Maskenchallenge: Spältlesgucker Hörschwag geben an Gauselfinger Schnägäg weiter

Burladingen (hp). Der Kulturverein hat es den Hörschwager Spältlesguckern wahrlich nicht einfach gemacht. Doch dank des Hexenkessels haben die Narren die Aufgabe mit Bravour gemeistert und die Challenge an die Narrenkollegen in Gauselfingen weitergereicht. Knarrend öffnet sich die Tür des Hexenhauses, und eine Spältlesguckerin streckt ihren Kopf heraus. Als würde sie es riechen, stellt sie fest: "Do ischd an Fremder im Oart." Dann zieht sie von Haus zu Haus und klopft gefühlt an jede Tür in Hörschwag. Nach und nach fragt sich die Alte durch und landet schließlich am Narrenbaum. Der Fremde entpuppt sich als Johannes Amann vom Burladinger Kulturverein, der dort ein Paket mit der Nominierung zur Maskenchallenge deponiert hat.

Das nimmt das Hexenweib mit zum Bürgerhaus, um sich mit den Vorstandskollegen am Wasserspielplatz zu treffen und zu beratschlagen, was zu tun sei. Denn was der Kulturverein an Utensilien in die Schachtel gepackt hat, stellt die Hexen in Gestalt der Vorstände Annika Heinzelmann, Marcel Wörz und Markus Schoser vor Probleme: Wie sollen aus T-Shirt, Absperrband, Eintrittskarten, Luftschlangen, einem Mikro und einem Bedienungsgeldbeutel Masken hergestellt werden?
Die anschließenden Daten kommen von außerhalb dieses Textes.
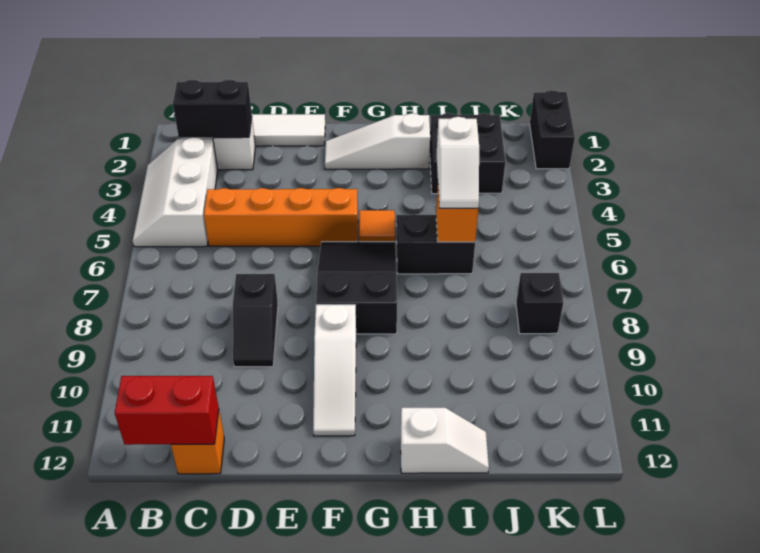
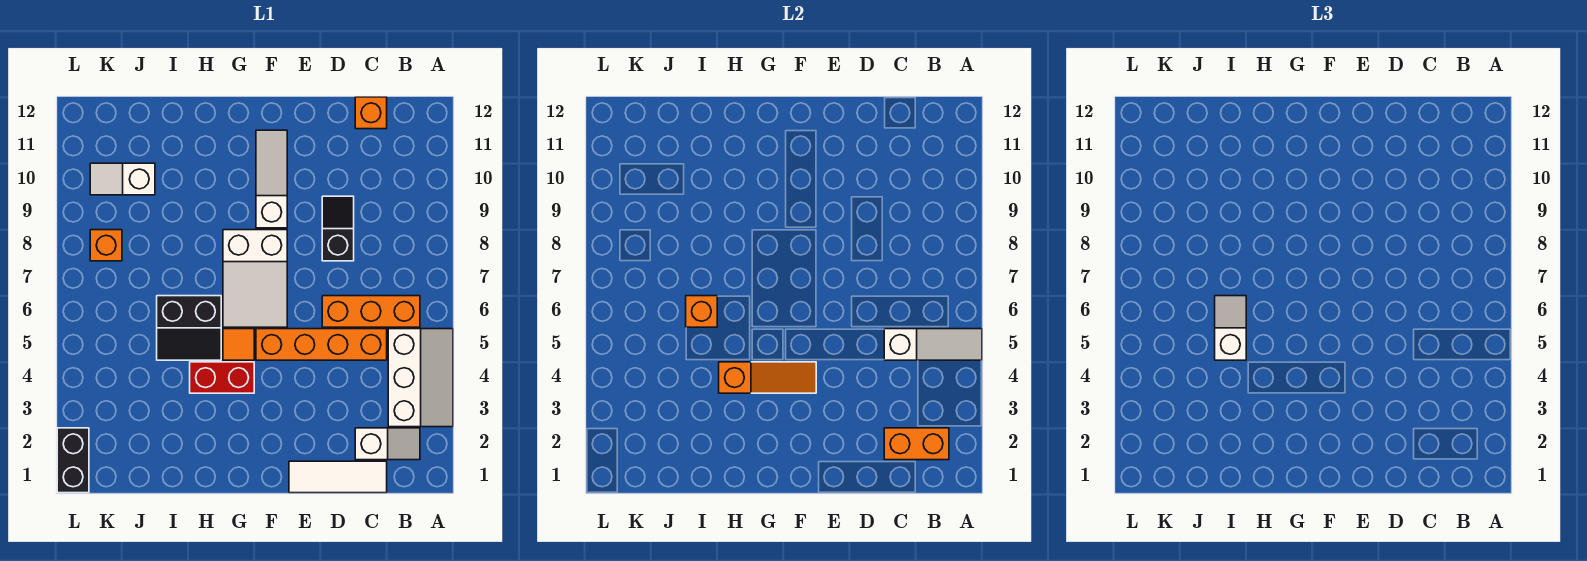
black 1x2 brick [173,79,252,138] -> orange 1x2 brick [884,428,949,460]
none -> orange 1x3 brick [322,296,420,327]
red 1x2 brick [115,376,219,445] -> red 1x2 brick moved to [190,362,254,393]
white 1x3 slope [325,113,430,169] -> white 1x3 slope moved to [884,329,982,360]
none -> orange 1x3 slope [719,362,816,393]
black 2x3 slope [316,241,397,334] -> white 2x3 slope [223,230,287,327]
white 1x2 slope [401,408,489,473] -> white 1x2 slope moved to [90,163,155,195]
black 2x2 brick [430,113,505,194] -> none
black 1x1 brick [516,273,563,334] -> orange 1x1 brick [90,230,122,261]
Doch die drei fackeln nicht lange. Alles landet im großen Hexenkessel, und dann wird kräftig umgerührt. Aber vergebens. Erst als der mitgelieferte hochprozentige Inhalt einer Flasche hinzugegeben wird, spuckt der Hexenkessel nach Tagen drei Masken aus. So zu sehen im von Benny Haiss-Heinzelmann gefilmten und zugeschnittenen Beitrag der Spältlesgucker, der seit Freitag – wie auch die bisherigen Beiträge – über die Homepage der Stadt Burladingen zu sehen ist.

Tatsächlich wurden die Masken von Anneliese Heunoske hergestellt. Im Clip rätseln die Hexen, wer als nächstes nominiert werden soll, und einigen sich drauf, den Hexenkessel zu befragen.

Der spuckt eine "Uja-Lee Gans" aus, womit die Nominierung nach Gauselfingen zur Narrenzunft Schnägäg geht. In einen Sack packen die Hexen ein altes Hexen-Sweatshirt, das Vereinswappen, ei-nen Corona-Hexen-Button, Knöpfe, einen kleinen Hexenbesen, Schurzflecken und Rockborten. Danach macht sich die Hexe auf, den Sack nach Gauselfingen zu bringen, um ihn vor dem Vereinsheim beim Feuerwehrhaus abzulegen.